The appellant has not pointed out, and we have not independently identified, any infirmity in the paragraph 121 inquiry board proceedings in this case. Instead, the board was promptly ordered by the military judge and comprehensively examined the appellant. She is not entitled to a diagnosis of her choice but rather a fair and impartial evaluation of her mental condition, and she got exactly that. Furthermore, having evaluated all the evidence which- the military judge had before him, we conclude that he did not abuse his discretion in rejecting the appellant’s paragraph 116 motion. The appellant had the burden of establishing the materiality and necessity of the requested expert’s testimo*835ny by some specific showing. See United States v. Salisbury, 7 M.J. 425 (C.M.A.1979); United States v. Tangpuz, 5 M.J. 426 (C.M.A.1978); United States v. Johnson, 22 U.S.C.M.A. 424, 47 C.M.R. 402 (1973). She has not done so, instead providing only unsubstantiated hypothesis. These “undeveloped assertions that the requested assistance would be beneficial” are not enough. See Caldwell v. Mississippi, 472 U.S. 320, 105 S.Ct. 2633, 2637 n. 1, 86 L.Ed.2d 231 (1985). An offer of proof could have been made demonstrating expected expert testimony or textual excerpts could have been provided. See United States v. Johnson, 47 C.M.R. at 406. Considering the extensive observation, testing, and evaluation of the appellant, misdiagnosis of the appellant by the paragraph 121 inquiry board is highly unlikely, and Doctor M in his testimony unequivocally demonstrated the lack of validity in the appellant’s proposition that her condition had changed between the inquiry board and trial. In the absence of any factual support for the defense request we are left with only speculation, and we are simply unpersuaded that the motion was anything more than an attempt to “shop around” for a psychiatrist who might favor the defense.
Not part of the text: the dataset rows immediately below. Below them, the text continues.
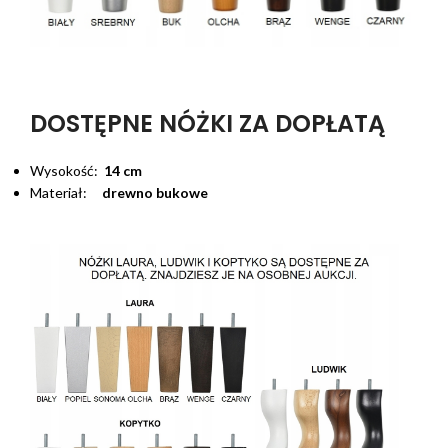
DOSTĘPNE NÓŻKI ZA DOPŁATĄ
Wysokość:
14 cm
Materiał:
drewno bukowe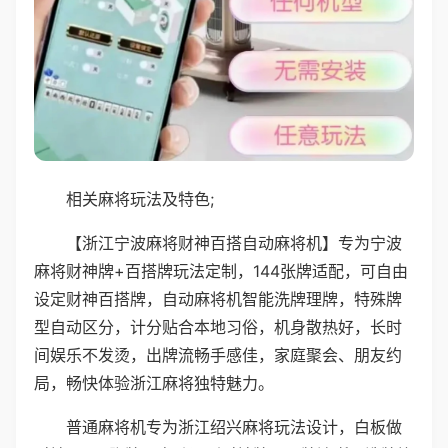
相关麻将玩法及特色;
【浙江宁波麻将财神百搭自动麻将机】专为宁波
麻将财神牌+百搭牌玩法定制，144张牌适配，可自由
设定财神百搭牌，自动麻将机智能洗牌理牌，特殊牌
型自动区分，计分贴合本地习俗，机身散热好，长时
间娱乐不发烫，出牌流畅手感佳，家庭聚会、朋友约
局，畅快体验浙江麻将独特魅力。
普通麻将机专为浙江绍兴麻将玩法设计，白板做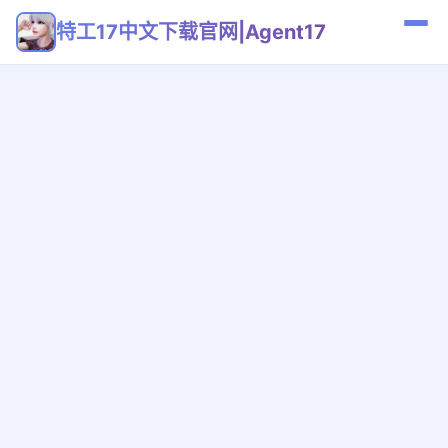
特工17中文下载官网|Agent17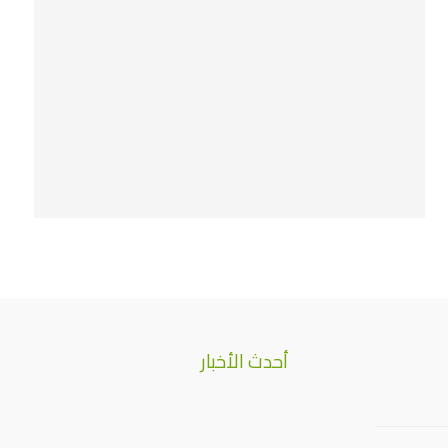
أحدث الأخبار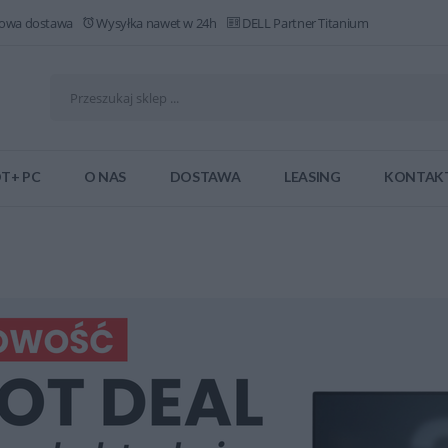
owa dostawa
Wysyłka nawet w 24h
DELL Partner Titanium
T+ PC
O NAS
DOSTAWA
LEASING
KONTAK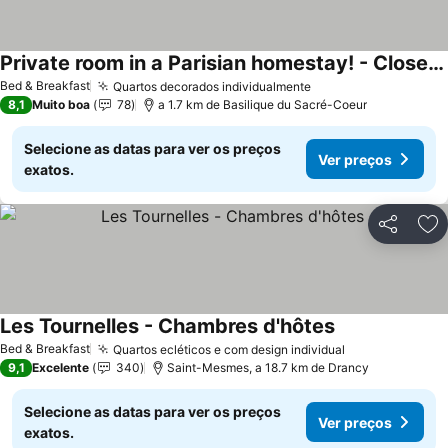
Private room in a Parisian homestay! - Close to it all!
Bed & Breakfast
Quartos decorados individualmente
8,1
Muito boa
78
a 1.7 km de Basilique du Sacré-Coeur
Selecione as datas para ver os preços
Ver preços
exatos.
Partilhar
Ad
Les Tournelles - Chambres d'hôtes
Bed & Breakfast
Quartos ecléticos e com design individual
9,1
Excelente
340
Saint-Mesmes, a 18.7 km de Drancy
Selecione as datas para ver os preços
Ver preços
exatos.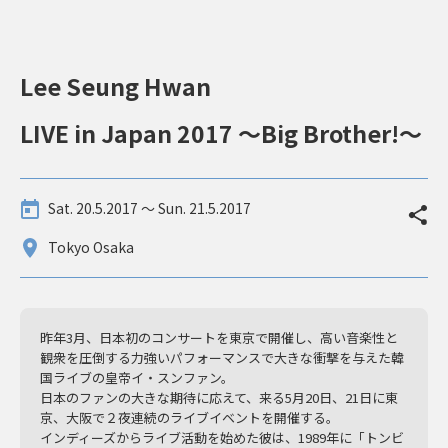
Lee Seung Hwan
LIVE in Japan 2017 ～Big Brother!～
Sat. 20.5.2017 〜 Sun. 21.5.2017
Tokyo Osaka
昨年3月、日本初のコンサートを東京で開催し、高い音楽性と
観衆を圧倒する力強いパフォーマンスで大きな衝撃を与えた韓
国ライブの皇帝イ・スンファン。
日本のファンの大きな期待に応えて、来る5月20日、21日に東
京、大阪で２夜連続のライブイベントを開催する。
インディーズからライブ活動を始めた彼は、1989年に「トンビ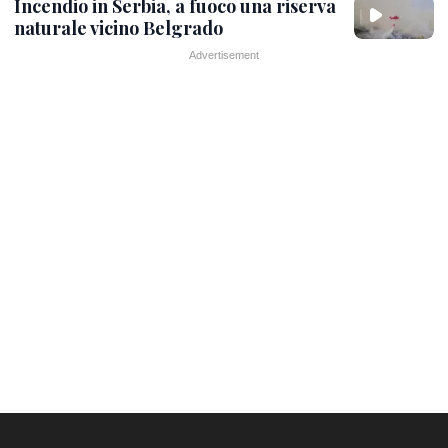
Incendio in Serbia, a fuoco una riserva
naturale vicino Belgrado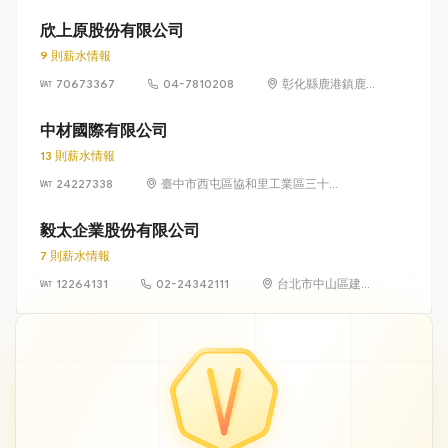
1792
區新台五路
一段94號22
欣上原股份有限公司
樓
9 則薪水情報
70673367
04-7810208
彰化縣鹿港鎮鹿
工南二路5號
中材國際有限公司
13 則薪水情報
24227338
臺中市西屯區協和里工業區三十五
路5號
毅太企業股份有限公司
7 則薪水情報
12264131
02-24342111
台北市中山區建國
北路二段147號6
樓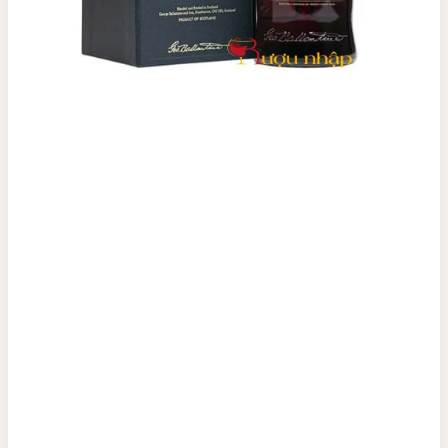
Top tìm kiếm
Rượu Vang
Vang Pháp
Rượu Vang Ý
Rượu Vang Đỏ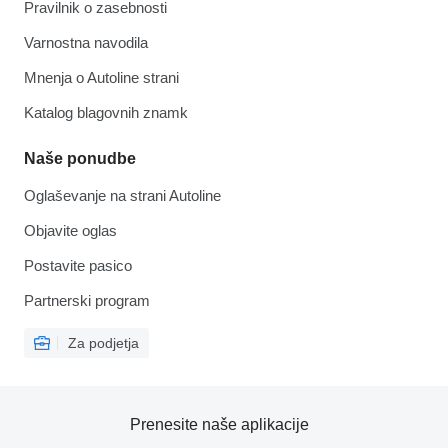
Pravilnik o zasebnosti
Varnostna navodila
Mnenja o Autoline strani
Katalog blagovnih znamk
Naše ponudbe
Oglaševanje na strani Autoline
Objavite oglas
Postavite pasico
Partnerski program
Za podjetja
Prenesite naše aplikacije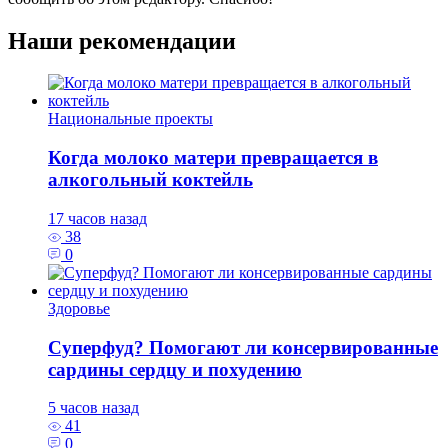
Наши рекомендации
Национальные проекты
Когда молоко матери превращается в
алкогольный коктейль
17 часов назад
38
0
Здоровье
Суперфуд? Помогают ли консервированные
сардины сердцу и похудению
5 часов назад
41
0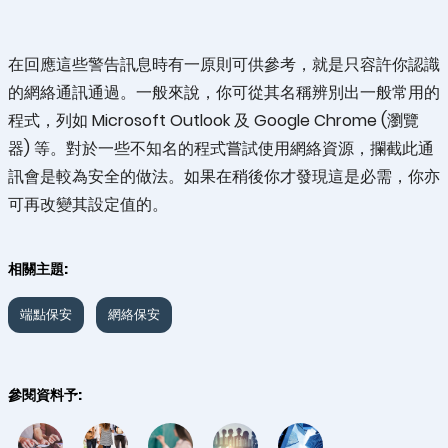
在回應這些警告訊息時有一原則可供參考，就是只容許你認識
的網絡通訊通過。一般來說，你可從其名稱辨別出一般常用的
程式，列如 Microsoft Outlook 及 Google Chrome (瀏覽
器) 等。對於一些不知名的程式嘗試使用網絡資源，攔截此通
訊會是較為安全的做法。如果在稍後你才發現這是必需，你亦
可再改變其設定值的。
相關主題:
端點保安
網絡保安
參閱資料予:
Thus, we reject the appellant’s claim.

We find that the proceedings in this case satisfied constitutional requirements, and we accordingly affirm the findings and sentence as approved on review below, except for the adjudged bad conduct discharge which we have already set aside.

Senior Judge KERCHEVAL and Judge GRANT concur.

. United States v. Davis, No. 83 5411 (NMCMR 14 December 1984).

. See Ake, 105 S.Ct. at 1098, 84 L.Ed.2d at 67, where Justice Marshall illustrates the need for impartial psychiatrists by referring to two earlier cases: in United States ex rel. Smith v. Baldi, 344 U.S. 561, 73 S.Ct. 391, 97 L.Ed. 549 (1953), “neutral psychiatrists in fact had examined the defendant as to his sanity and had testified on that subject at trial" (emphasis added); in McGarty v. O'Brien, 188 F.2d 151 (1st Cir.1951), "the defendant had been examined by two psychiatrists who were not beholden to the prosecution. " (Emphasis added.)

. Although psychiatrists testified in other matters at Ake’s trial, there was no testimony for either side on his sanity at the time of the offenses; yet he had the burden under Oklahoma law of presenting evidence sufficient to raise a reasonable doubt about his sanity at the time of the offenses, and only then did the burden shift to the Government to prove his sanity.